Under Reynier’s guidance, the distillery found a new path, with creativity and experimentation, along with a strong focus on terroir and provenance. New brands were launched, with the creation of the Port Charlotte single malt, followed by the super heavily peated Octomore, now arguably one of the most talked about and sought after drams on the market. Then there’s the Botanist gin, created using 22 botanicals foraged from around the island, it is now the distillery’s biggest selling brand.
Ownership of Bruichladdich may have moved on once again, this time to Remy Cointreau, but to their credit, the French giants appear content to allow the skilled workers onsite to carry on doing what they do best, with minimal interference from head office.
For a distillery once so unloved, Bruichladdich now enjoys a devoted following that spans much of the globe. Part of this fandom has manifested in the form of the Facebook group ‘Friends of Bruichladdich’. What started as a small online meeting place for the most dedicated of fans has now grown into a healthy community of nearly 4000 members.
In 2018, thanks in no small part to the incredible efforts of group admins John McDougall and Derek Mather, Bruichladdich finally agreed, after some persistent persuasion, to sell a cask of aged whisky so that it might be bottled exclusively for group members. Finally, after what seemed an eternity of impatient waiting, the team at the distillery were able to find a slot in their busy production schedule and the cask was bottled, labelled and despatched to Derek at his magnificent Artisan Wishaw restaurant, 18 miles outside Glasgow.
Since I’m fortunate enough to live within travelling distance of Wishaw, I decided not to wait for the bottle to be mailed out and picked it up myself instead. If nothing else, it gave me another opportunity to enjoy Derek’s famous Octomore burger!
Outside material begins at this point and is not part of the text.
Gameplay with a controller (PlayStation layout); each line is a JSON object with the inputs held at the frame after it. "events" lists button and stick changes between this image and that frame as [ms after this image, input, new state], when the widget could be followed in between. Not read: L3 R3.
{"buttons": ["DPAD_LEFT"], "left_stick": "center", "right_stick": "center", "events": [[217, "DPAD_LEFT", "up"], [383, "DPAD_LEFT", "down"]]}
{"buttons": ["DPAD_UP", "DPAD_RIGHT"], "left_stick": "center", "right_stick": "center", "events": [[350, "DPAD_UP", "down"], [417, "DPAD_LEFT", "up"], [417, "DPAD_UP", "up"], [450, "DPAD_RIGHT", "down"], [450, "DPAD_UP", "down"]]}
Needless to say, my bottle was soon home and within 24 hours, it had been cracked open. Distilled 22/05/2003, the spirit spent 15 years maturing in an ex-sherry cask before being bottled on 15/10/2018 at a whopping 63.1% alcohol by volume.
Smell: Maple Syrup & Tannic Oak, juicy Raisins & Sultanas, Figs, Old Leather and strong Tea, Paprika, Nutmeg. Sea Salt and damp Pebble Beaches…
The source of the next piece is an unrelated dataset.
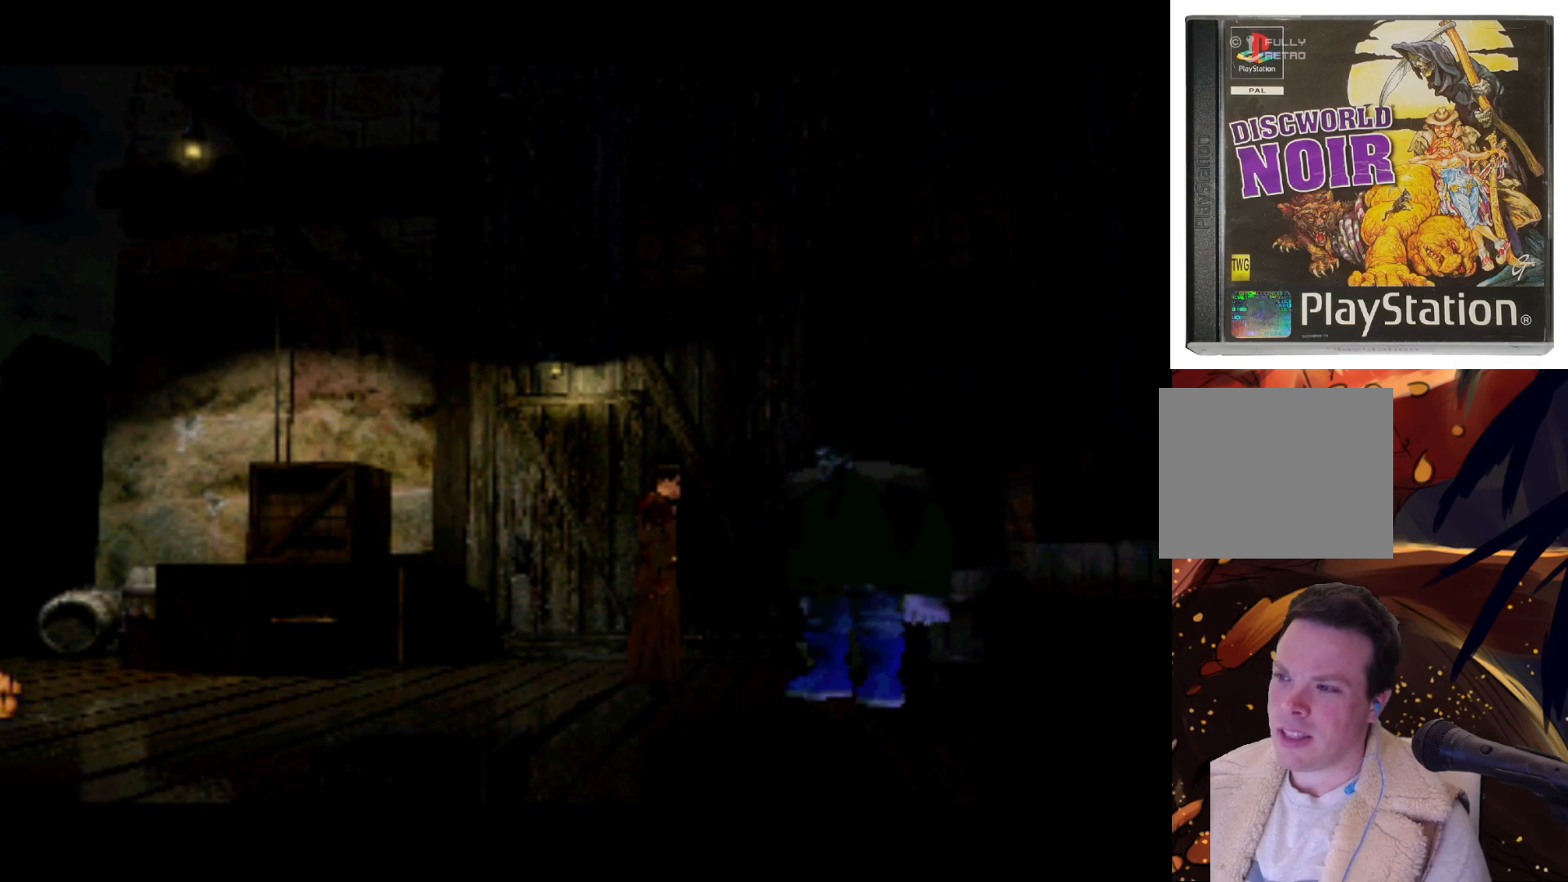
{"buttons": ["DPAD_DOWN", "DPAD_RIGHT"], "left_stick": "center", "right_stick": "center", "events": [[83, "DPAD_RIGHT", "up"], [117, "DPAD_RIGHT", "down"], [217, "DPAD_UP", "up"], [317, "DPAD_DOWN", "down"], [383, "DPAD_RIGHT", "up"], [483, "DPAD_RIGHT", "down"]]}
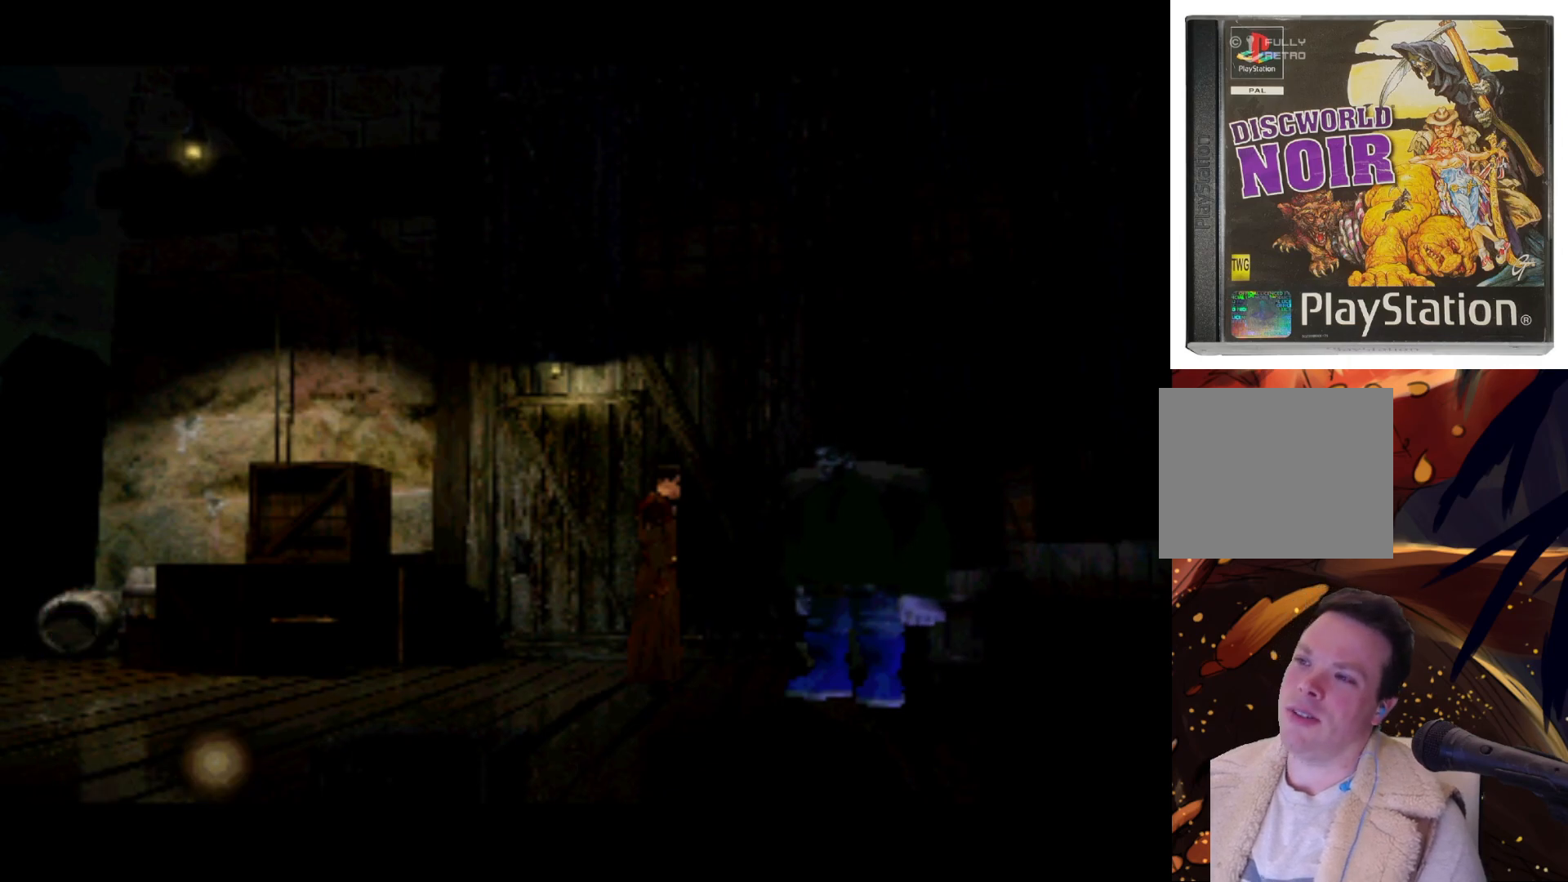
{"buttons": ["DPAD_UP"], "left_stick": "center", "right_stick": "center", "events": [[83, "DPAD_DOWN", "up"], [117, "DPAD_RIGHT", "up"], [150, "CROSS", "down"], [317, "DPAD_UP", "down"], [383, "CROSS", "up"], [383, "DPAD_LEFT", "down"], [450, "DPAD_LEFT", "up"]]}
Taste: Woody – like Old Sherry, Christmas Cake, Strong Tea, Cinnamon & Clove, long dry Oaky finish…
Thoughts: Buying a cask of 15 year old whisky doesn’t come cheap. Add bottling costs etc and the price starts to get a bit silly. At £175 a bottle, this Bruichladdich certainly stretched the wallet but as a one-off, single cask offering and a damn fine dram to boot, I decided it was a worthwhile purchase.
There aren’t many distilleries I would buy such an expensive whisky from without tasting it beforehand but such is my faith in Bruichladdich, and so persuasive were the group admins, that I didn’t really think twice about it. Having now enjoyed a few drams from the bottle, I’m certainly not disappointed. Rich in sherry notes and strongly holding on at just the right side of being over-oaked, this is a remarkable dram who’s exceptionally high strength delivers a mass of flavour without ever being too hot. An excellent single cask, single malt from an excellent distillery and a nice little luxury treat just in time for the festive period. Cheers!